→ **Work order a**
In the rows, from the beginning through the line containing "ثبت سفارش و ارسال کالا به تمام نقاط ایران", replace "Scrambler" with "Scrambling" and repeat those lines with nothing else changed. Omit the pictures.

● ● ● ● ● ● ●

Furio Piccirilli  (March 27, 1868 – January 17, 1949) was an Italian-born American sculptor and one of the Piccirilli Brothers.

Piccirilli was born in Massa, Italy into a family with a long tradition of carving and sculpting.  Like his older brother Attilio he was educated at the Accademia di San Luca of Rome. With his brother Attilio he immigrated to England in the mid-1880s and then moved to the United States in 1888.  With their father and brothers he helped establish the Piccirilli Brothers carving business.

He was a well known and respected sculptor aside from being known in connection with his family firm. He was "considered the most creative and the best modeler" of all the brothers.

Piccirilli Brothers carved the architectural sculpture for the Parliament Building in Winnipeg, Manitoba. Furio modeled the four larger-than-life seated figures that flank the side entrances.

● ● ● ● ● ● ●

→ **Work order b**
From the biography of Furio Piccirilli, write out the part that opens with the words containing "Piccirilli was born" and closes with "Brothers carving business.".

● ● ● ● ● ● ●

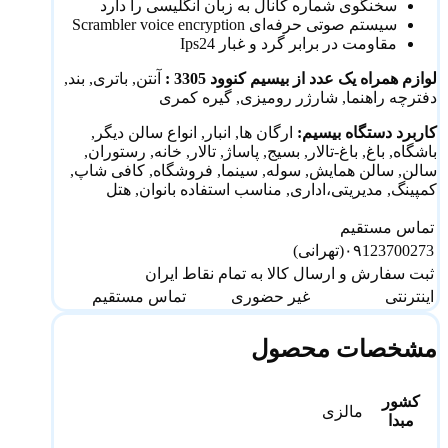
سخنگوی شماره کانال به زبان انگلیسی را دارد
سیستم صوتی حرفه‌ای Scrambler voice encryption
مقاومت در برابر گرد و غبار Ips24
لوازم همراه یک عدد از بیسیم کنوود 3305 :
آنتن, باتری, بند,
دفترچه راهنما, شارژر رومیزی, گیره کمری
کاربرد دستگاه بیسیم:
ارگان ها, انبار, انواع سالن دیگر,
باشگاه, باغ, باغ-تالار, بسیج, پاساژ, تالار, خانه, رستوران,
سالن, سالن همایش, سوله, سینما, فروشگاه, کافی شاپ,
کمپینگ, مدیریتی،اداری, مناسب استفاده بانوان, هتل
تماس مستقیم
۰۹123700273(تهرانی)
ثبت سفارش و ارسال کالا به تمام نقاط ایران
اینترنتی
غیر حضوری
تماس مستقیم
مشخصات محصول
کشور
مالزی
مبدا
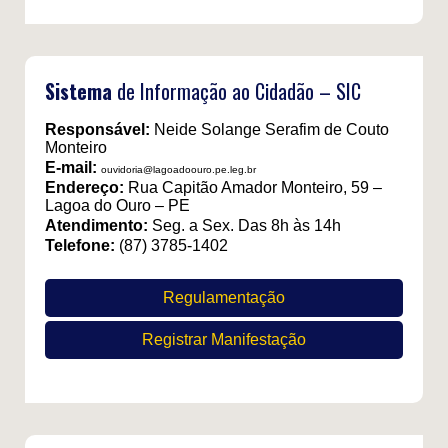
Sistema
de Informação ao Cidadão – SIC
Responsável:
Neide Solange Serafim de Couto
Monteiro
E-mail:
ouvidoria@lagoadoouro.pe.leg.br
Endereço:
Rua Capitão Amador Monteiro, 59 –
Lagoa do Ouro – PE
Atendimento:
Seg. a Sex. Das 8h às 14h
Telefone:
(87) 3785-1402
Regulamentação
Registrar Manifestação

● ● ● ● ● ● ●

→ **Response area a**
سخنگوی شماره کانال به زبان انگلیسی را دارد
سیستم صوتی حرفه‌ای Scrambling voice encryption
مقاومت در برابر گرد و غبار Ips24
لوازم همراه یک عدد از بیسیم کنوود 3305 :
آنتن, باتری, بند,
دفترچه راهنما, شارژر رومیزی, گیره کمری
کاربرد دستگاه بیسیم:
ارگان ها, انبار, انواع سالن دیگر,
باشگاه, باغ, باغ-تالار, بسیج, پاساژ, تالار, خانه, رستوران,
سالن, سالن همایش, سوله, سینما, فروشگاه, کافی شاپ,
کمپینگ, مدیریتی،اداری, مناسب استفاده بانوان, هتل
تماس مستقیم
۰۹123700273(تهرانی)
ثبت سفارش و ارسال کالا به تمام نقاط ایران

→ **Response area b**
Piccirilli was born in Massa, Italy into a family with a long tradition of carving and sculpting.  Like his older brother Attilio he was educated at the Accademia di San Luca of Rome. With his brother Attilio he immigrated to England in the mid-1880s and then moved to the United States in 1888.  With their father and brothers he helped establish the Piccirilli Brothers carving business.